Siempre pensé que le fallé a M en un momento difícil. Supongo que ella también lo pensó. Aún así pasan los años y el perdón y la generosidad, que trabajan juntos y en silencio, vienen a contarme que se puede volver a un lugar donde se estuvo bien. Que lo que se comparte de verdad queda. Y una puede regresar si tiene ganas y buenos recuerdos.
De recuerdos me habla A, que nació en mitad del mundo sobre un autocar, me cuenta de sus orígenes pobrísimos y de que ha engañado muchas veces a la muerte. De los naranjos enormes de allá y de cómo recogen la fruta. De su madre. No me cuenta que hace en Barcelona, olvida mi pregunta, yo también, prefiere contarme lo que prefiere contarme y yo escucho porque le gusta mucho hablar, me dice, su único gran vicio, y porque sabe hilar bien las palabras. Habla de sus hermanos, que de 12 sólo quedan tres y este es el único momento en que se le humedecen los ojos... Que teme más la ciudad que la selva, porque a la selva la puedes oir y saber si lo que se mueve a tus pies es una serpiente- y la imita- o una rata -y también-, pero que a los hombres, locos o desesperados, uno no puede intuirlos ni adivinar qué harán.

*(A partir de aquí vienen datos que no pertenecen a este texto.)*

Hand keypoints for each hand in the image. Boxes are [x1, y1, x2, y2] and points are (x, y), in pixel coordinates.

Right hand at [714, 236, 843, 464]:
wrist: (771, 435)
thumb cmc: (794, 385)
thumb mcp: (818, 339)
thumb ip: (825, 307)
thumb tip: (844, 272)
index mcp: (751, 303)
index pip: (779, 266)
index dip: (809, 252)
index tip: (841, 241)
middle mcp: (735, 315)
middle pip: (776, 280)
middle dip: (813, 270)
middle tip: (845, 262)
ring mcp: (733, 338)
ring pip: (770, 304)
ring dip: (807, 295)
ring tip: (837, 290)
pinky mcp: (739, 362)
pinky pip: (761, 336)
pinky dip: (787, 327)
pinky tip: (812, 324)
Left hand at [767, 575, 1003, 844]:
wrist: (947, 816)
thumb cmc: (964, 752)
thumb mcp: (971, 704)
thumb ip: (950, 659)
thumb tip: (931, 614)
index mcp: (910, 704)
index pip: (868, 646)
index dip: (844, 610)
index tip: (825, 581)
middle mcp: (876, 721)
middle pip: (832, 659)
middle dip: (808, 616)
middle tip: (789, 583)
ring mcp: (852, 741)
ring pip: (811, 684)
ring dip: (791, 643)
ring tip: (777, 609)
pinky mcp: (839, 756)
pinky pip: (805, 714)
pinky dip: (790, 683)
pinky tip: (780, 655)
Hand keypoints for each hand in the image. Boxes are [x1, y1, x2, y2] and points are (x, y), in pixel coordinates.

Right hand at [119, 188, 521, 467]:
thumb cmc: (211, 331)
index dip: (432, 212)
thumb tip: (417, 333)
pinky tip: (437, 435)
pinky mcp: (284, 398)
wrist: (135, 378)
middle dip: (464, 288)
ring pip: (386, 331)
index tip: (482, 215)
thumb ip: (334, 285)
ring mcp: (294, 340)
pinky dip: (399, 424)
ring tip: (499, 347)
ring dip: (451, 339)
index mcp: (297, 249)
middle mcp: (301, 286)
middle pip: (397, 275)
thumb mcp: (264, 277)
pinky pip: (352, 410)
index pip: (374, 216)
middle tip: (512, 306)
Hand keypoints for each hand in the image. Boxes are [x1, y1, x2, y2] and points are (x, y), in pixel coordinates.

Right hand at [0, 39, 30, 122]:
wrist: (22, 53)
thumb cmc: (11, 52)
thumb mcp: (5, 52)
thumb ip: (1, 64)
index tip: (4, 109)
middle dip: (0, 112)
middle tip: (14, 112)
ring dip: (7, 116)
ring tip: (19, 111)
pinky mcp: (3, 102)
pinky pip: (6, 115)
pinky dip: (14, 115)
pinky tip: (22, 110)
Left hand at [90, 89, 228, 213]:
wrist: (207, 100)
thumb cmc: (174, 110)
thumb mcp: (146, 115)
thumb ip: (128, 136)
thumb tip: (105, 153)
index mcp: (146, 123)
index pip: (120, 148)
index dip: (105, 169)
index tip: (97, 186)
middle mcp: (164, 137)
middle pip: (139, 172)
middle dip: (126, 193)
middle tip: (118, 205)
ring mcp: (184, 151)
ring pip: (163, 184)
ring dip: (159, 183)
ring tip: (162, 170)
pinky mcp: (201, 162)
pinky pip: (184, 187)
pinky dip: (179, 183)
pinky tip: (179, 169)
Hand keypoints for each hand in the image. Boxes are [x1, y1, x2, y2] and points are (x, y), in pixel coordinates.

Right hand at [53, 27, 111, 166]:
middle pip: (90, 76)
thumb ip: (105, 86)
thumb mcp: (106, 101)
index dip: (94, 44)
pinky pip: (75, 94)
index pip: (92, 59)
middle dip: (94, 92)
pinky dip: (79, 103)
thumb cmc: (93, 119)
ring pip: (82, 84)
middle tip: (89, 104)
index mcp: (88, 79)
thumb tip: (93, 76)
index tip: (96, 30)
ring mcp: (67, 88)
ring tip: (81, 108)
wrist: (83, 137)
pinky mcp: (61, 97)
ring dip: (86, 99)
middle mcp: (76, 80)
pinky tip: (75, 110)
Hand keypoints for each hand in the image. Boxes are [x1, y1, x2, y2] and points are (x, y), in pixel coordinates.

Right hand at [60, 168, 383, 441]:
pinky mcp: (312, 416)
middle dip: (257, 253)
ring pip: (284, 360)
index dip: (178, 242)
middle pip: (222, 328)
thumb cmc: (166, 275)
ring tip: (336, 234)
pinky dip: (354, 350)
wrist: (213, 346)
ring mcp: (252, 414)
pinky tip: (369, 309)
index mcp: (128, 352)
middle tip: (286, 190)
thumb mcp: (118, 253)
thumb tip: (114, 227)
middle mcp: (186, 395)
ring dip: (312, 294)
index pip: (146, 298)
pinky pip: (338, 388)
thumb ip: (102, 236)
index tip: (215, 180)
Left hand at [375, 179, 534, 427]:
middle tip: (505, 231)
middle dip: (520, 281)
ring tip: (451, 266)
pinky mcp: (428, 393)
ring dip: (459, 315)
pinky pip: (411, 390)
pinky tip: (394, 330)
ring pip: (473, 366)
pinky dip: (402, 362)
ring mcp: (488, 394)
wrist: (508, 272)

Tan bello me cuenta el lugar de donde viene que me parece soberbio e insultante preguntarle por qué no vuelve. Hay cosas que una no debe preguntar, tal vez, tampoco sea necesario saberlas. Y él sigue dejando salir la nostalgia por sus ojos y sus palabras... llega el tren y nos despedimos con un apretón de manos y un "un gustazo conocerte" va en las dos direcciones.
El lunes L, una alumna de Ghana, me preguntó que qué es lo que más me gusta, y yo le respondí: las personas.